Destination Downtown

What’s going on here?

The Great Recession, perhaps fading at last into our economic history after 18 months, has laid waste to the nation’s financial markets, housing markets and, before it’s all over, perhaps commercial property markets as well.

To be sure, it left its mark on the effort to rebuild Downtown Kansas City, too.

And yet …we continue to see a solid measure of progress on what most certainly remains a work in progress. Underpinning that progress is the commitment this region’s builders, bankers and developers and more have made to building the kind of critical mass Downtown would need to remain viable.

They made it a nicer place to live. In large part, that meant creation of housing stock from nearly the ground up. Or, given the rehab nature of much of the work, from the warehouse floor up. Today, the far-and-away leading category of improvements in the core involves residential projects. At $965 million to date, the area has seen thousands and thousands of condos and apartments come on-line. That’s 2½ times the size of the next largest single project, the massive IRS Regional Service Center, which weighed in at $370 million.

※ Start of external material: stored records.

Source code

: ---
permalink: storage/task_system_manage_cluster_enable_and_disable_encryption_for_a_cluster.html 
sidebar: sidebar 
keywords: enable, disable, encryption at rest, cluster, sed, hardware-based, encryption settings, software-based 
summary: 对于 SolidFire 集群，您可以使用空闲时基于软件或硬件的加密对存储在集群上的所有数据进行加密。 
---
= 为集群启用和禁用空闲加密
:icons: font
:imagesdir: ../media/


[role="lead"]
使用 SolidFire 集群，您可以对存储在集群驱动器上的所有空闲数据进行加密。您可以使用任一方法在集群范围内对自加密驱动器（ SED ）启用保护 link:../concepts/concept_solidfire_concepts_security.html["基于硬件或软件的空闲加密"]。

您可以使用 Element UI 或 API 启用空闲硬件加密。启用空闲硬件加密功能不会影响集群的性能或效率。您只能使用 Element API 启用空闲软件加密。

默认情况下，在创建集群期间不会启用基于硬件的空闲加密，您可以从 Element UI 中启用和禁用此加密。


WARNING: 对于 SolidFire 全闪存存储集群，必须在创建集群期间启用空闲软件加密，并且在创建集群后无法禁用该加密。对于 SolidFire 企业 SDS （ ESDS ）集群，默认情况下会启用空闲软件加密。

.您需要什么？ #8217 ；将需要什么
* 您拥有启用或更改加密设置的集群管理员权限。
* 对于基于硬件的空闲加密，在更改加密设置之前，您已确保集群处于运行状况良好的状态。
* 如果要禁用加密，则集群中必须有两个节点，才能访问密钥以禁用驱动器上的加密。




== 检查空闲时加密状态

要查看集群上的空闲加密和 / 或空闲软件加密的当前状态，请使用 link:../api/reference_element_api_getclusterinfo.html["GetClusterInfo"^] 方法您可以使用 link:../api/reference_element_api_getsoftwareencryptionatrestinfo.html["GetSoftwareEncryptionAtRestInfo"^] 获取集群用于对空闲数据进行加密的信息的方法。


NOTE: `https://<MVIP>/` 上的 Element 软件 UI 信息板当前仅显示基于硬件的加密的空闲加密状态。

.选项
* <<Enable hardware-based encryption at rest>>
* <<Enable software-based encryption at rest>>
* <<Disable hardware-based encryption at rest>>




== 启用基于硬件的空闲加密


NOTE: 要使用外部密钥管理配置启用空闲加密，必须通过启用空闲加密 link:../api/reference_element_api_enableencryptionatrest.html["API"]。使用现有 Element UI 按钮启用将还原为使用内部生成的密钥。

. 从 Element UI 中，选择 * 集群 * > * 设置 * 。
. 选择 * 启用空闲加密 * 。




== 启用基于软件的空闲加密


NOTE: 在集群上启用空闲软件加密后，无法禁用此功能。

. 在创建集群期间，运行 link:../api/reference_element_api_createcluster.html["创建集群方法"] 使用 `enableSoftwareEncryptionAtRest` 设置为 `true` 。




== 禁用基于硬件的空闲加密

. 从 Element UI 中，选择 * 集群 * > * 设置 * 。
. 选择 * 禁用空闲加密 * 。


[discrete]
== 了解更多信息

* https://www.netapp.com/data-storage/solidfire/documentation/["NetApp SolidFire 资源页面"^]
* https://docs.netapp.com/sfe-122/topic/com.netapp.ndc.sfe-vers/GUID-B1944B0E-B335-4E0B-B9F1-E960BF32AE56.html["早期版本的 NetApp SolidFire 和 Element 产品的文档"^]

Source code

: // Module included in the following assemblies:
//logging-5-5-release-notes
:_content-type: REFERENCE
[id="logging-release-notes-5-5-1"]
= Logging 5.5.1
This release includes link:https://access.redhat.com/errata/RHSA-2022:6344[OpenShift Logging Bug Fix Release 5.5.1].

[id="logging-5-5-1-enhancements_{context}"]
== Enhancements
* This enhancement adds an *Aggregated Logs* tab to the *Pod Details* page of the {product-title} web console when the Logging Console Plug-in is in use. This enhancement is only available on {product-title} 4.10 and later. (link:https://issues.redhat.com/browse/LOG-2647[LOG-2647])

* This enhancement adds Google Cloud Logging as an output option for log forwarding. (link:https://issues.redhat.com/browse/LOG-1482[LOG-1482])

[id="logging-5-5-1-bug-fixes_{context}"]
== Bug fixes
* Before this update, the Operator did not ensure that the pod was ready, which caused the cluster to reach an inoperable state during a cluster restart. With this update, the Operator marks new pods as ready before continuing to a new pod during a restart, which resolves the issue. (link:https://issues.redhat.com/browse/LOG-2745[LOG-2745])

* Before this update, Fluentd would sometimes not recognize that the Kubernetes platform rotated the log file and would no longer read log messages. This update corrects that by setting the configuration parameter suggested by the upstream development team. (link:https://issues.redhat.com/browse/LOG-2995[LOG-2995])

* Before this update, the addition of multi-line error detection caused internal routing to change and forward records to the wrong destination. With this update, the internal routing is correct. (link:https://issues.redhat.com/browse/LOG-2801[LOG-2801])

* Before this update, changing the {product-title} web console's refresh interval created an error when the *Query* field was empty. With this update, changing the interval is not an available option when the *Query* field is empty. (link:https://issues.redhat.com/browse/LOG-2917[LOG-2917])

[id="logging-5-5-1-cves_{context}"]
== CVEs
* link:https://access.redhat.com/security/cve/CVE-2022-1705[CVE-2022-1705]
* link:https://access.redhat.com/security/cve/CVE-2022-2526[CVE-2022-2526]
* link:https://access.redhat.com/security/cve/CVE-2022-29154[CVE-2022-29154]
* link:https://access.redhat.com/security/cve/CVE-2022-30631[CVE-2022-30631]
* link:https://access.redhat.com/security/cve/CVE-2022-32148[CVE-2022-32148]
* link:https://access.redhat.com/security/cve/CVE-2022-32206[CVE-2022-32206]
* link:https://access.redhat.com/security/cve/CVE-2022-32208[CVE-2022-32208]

And that critical mass has helped change everything. For one, it gave Downtown a population base that would be here on the weekends, after the workday crowd and many of the conventioneers have gone back home. It created a demand for restaurants, nightclubs and retail outlets, and gave the cultural institutions clustered there access to a pool of ready customers.

Well before the sledge hammers started swinging in those remodeling efforts, Ingram’s Magazine realized what was starting to happen here. And where that could take not just Downtown, but the Kansas City region as a whole. We saw how the power of an informed populace could help drive interest in, and success in, the Downtown revival. Thus was born the annual Destination Downtown series, in which we take an in-depth look at the community’s progress toward rebuilding and renewing Kansas City’s Downtown.1

Have there been setbacks through this economic gauntlet? Absolutely. But this community is chock-full of the kinds of nimble business leaders who can wheel on a dime, improvise, adapt and overcome. Case in point: When the housing markets crashed, taking down demand for condominiums, developers of works in progress reacted by finishing out their projects as apartments, in some cases with smashing success.

And yes, the Sprint Center, now two years old, still lacks the anchor tenants that many had hoped would bring thousands of urban dwellers and suburbanites Downtown dozens of nights a year. That, combined with the effects of the recession, has made it tougher for many of the businesses in the adjacent Power & Light District than it otherwise might have been. But those owners and operators, as well, are a resourceful lot.

Surprisingly, more construction is going on right now in the Downtown area than any time in the previous two years. Block by block, project by project, Downtown continues its revival as the major cultural and economic force not only in the metropolitan area, but throughout the region.

Critics attack the timetable for success and the tactics for getting there. But the long-term strategy remains in place: Complete the Downtown renaissance, and do it right. We learned after World War II how quickly a major urban center could whither to near irrelevancy. After more than $5.2 billion in investment and too many man-hours to count, too much has transpired over the past decade for the city to give up now, with so many of its goals achieved and so many others within sight.

This section is dedicated to the proposition that a little perspective is a wonderful thing. So place the report herein up against the memory of what Downtown was a little more than a decade ago. And keep in mind: more work remains.

Kansas City, consider this your rallying cry.